DATA TO PROCESS —
+--
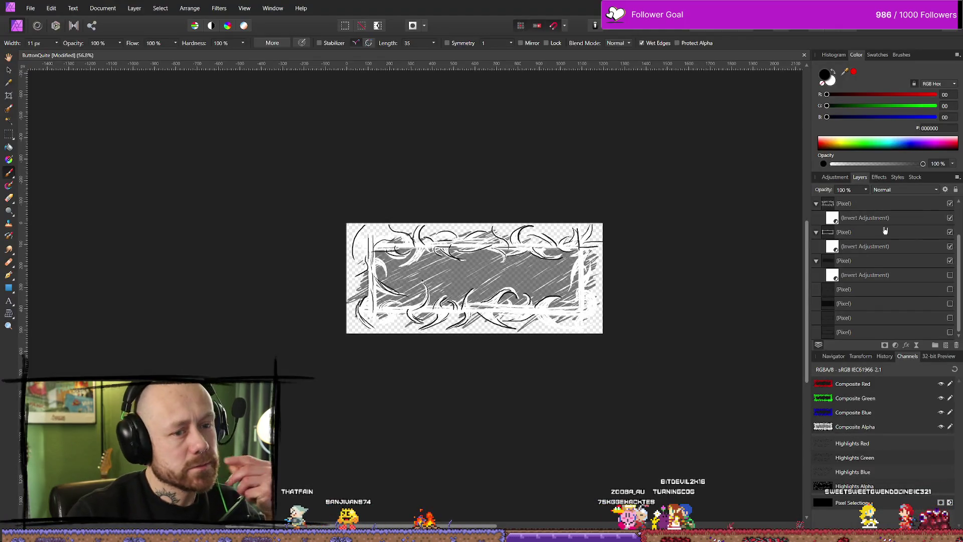
click(884, 233)
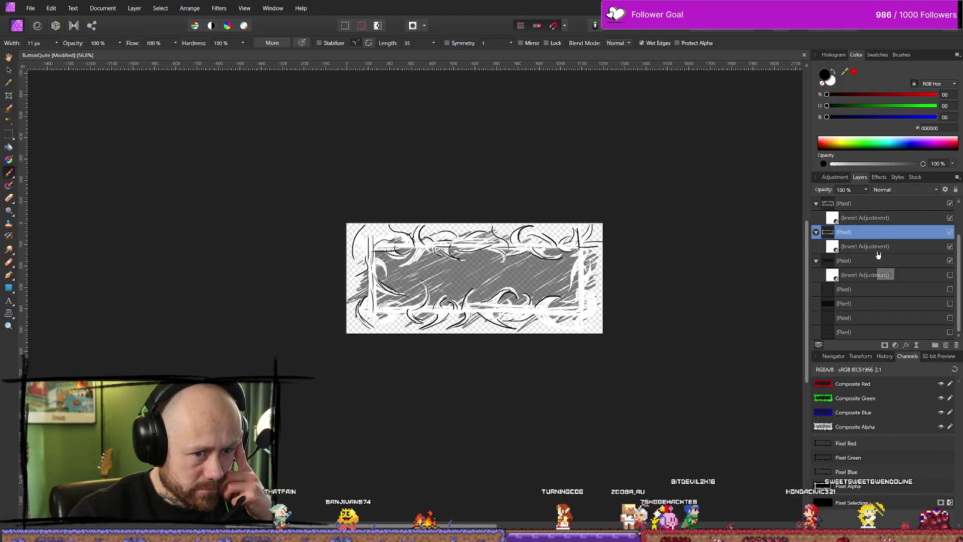
Step: Select the Highlights layer in the Layers panel and pick the Eraser Brush
scroll(876, 249, up, 2)
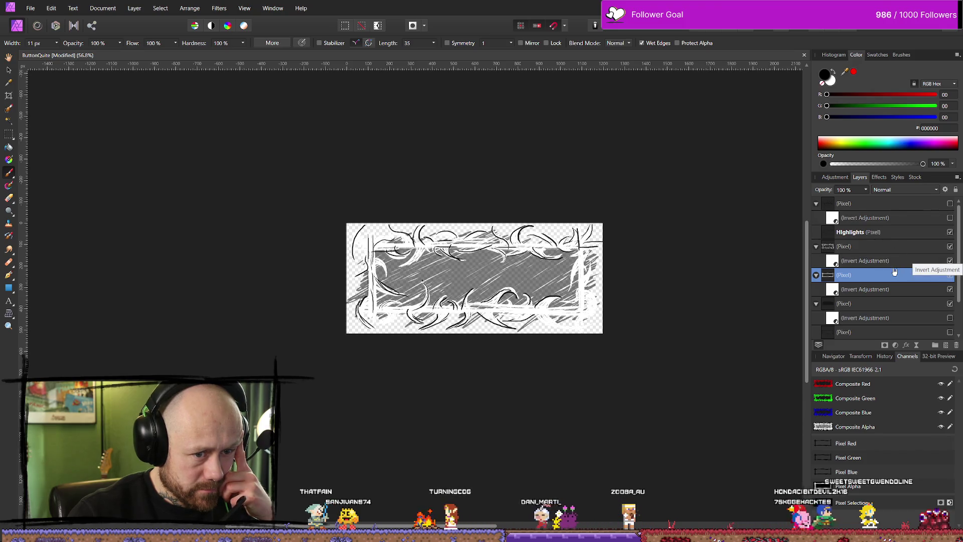
scroll(880, 260, down, 2)
scroll(880, 253, up, 1)
scroll(877, 233, down, 1)
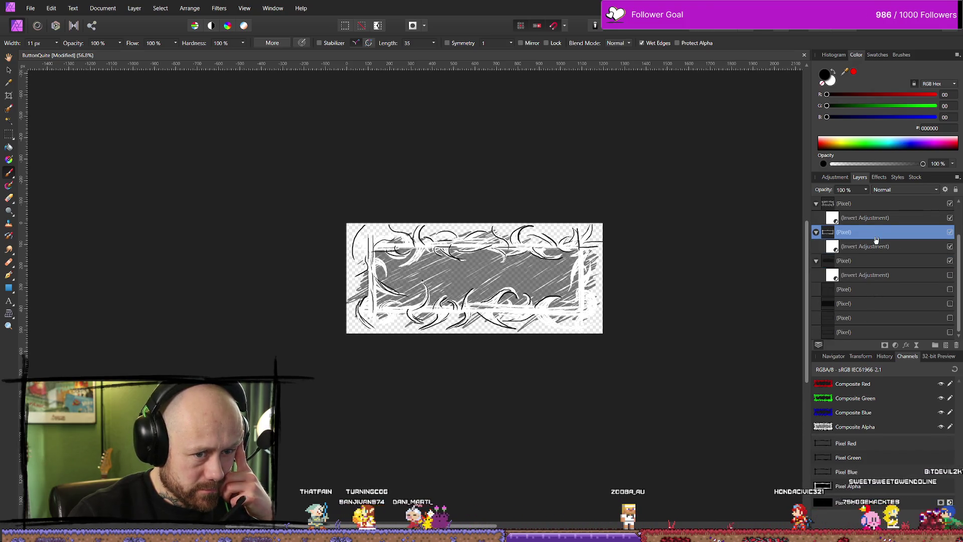
scroll(876, 240, up, 2)
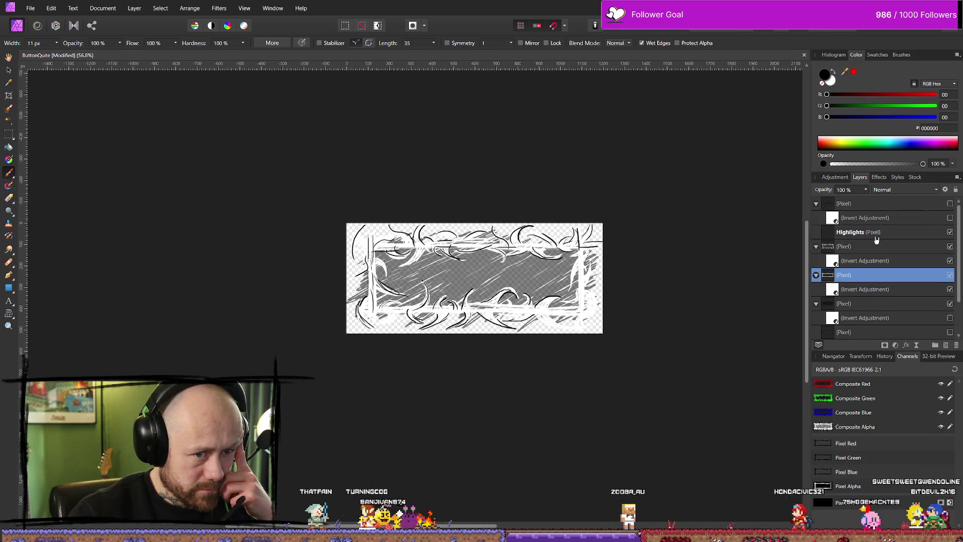
click(945, 234)
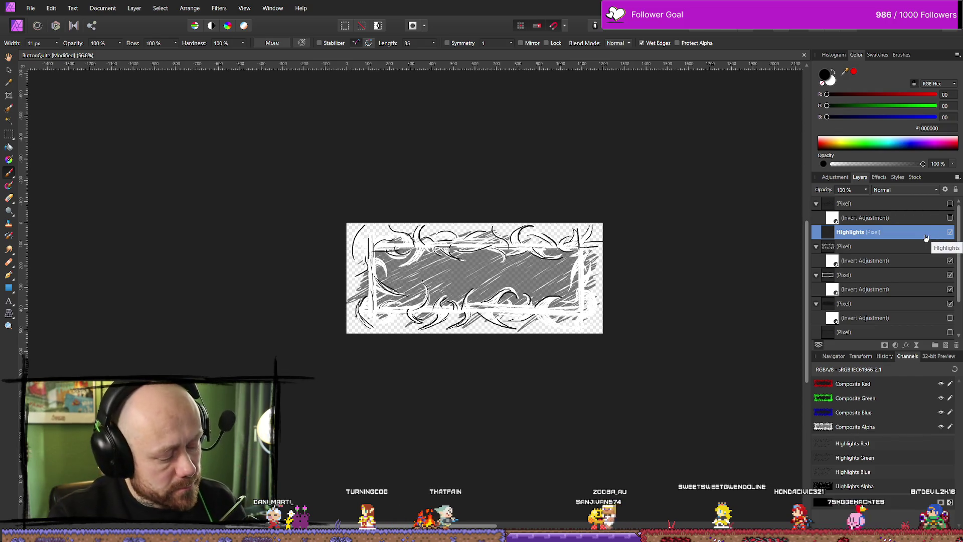
click(12, 199)
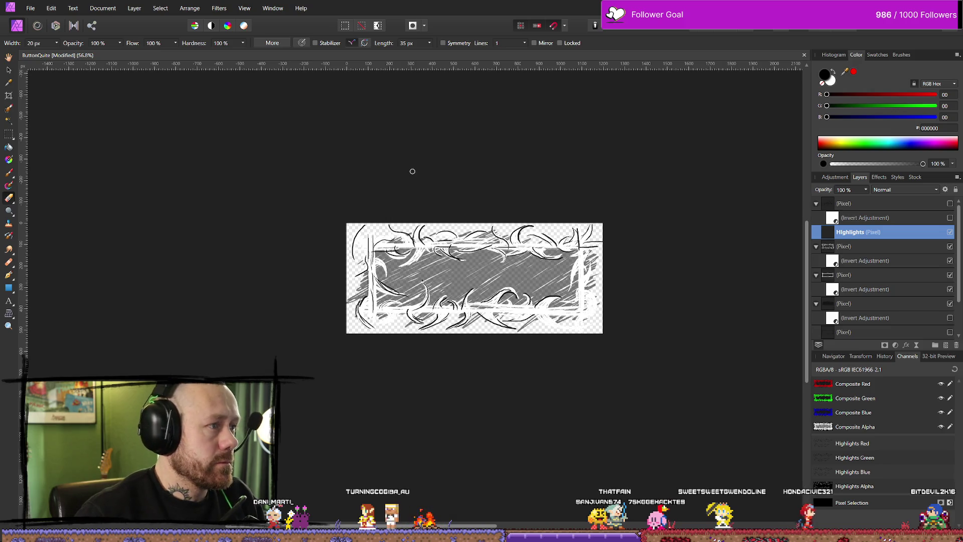
Step: Widen the eraser and erase the black swirls along the top-left, bottom and top-right edges
click(57, 43)
drag(61, 53, 78, 53)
+--
DIRECTIONS FOR THIS TASK — Copy, word for word, the entries above from the first line to the line that holds "Step: Widen the". Drop the pictures.

TASK OUTPUT —
click(884, 233)
Step: Select the Highlights layer in the Layers panel and pick the Eraser Brush
scroll(876, 249, up, 2)
scroll(880, 260, down, 2)
scroll(880, 253, up, 1)
scroll(877, 233, down, 1)
scroll(876, 240, up, 2)
click(945, 234)
click(12, 199)
Step: Widen the eraser and erase the black swirls along the top-left, bottom and top-right edges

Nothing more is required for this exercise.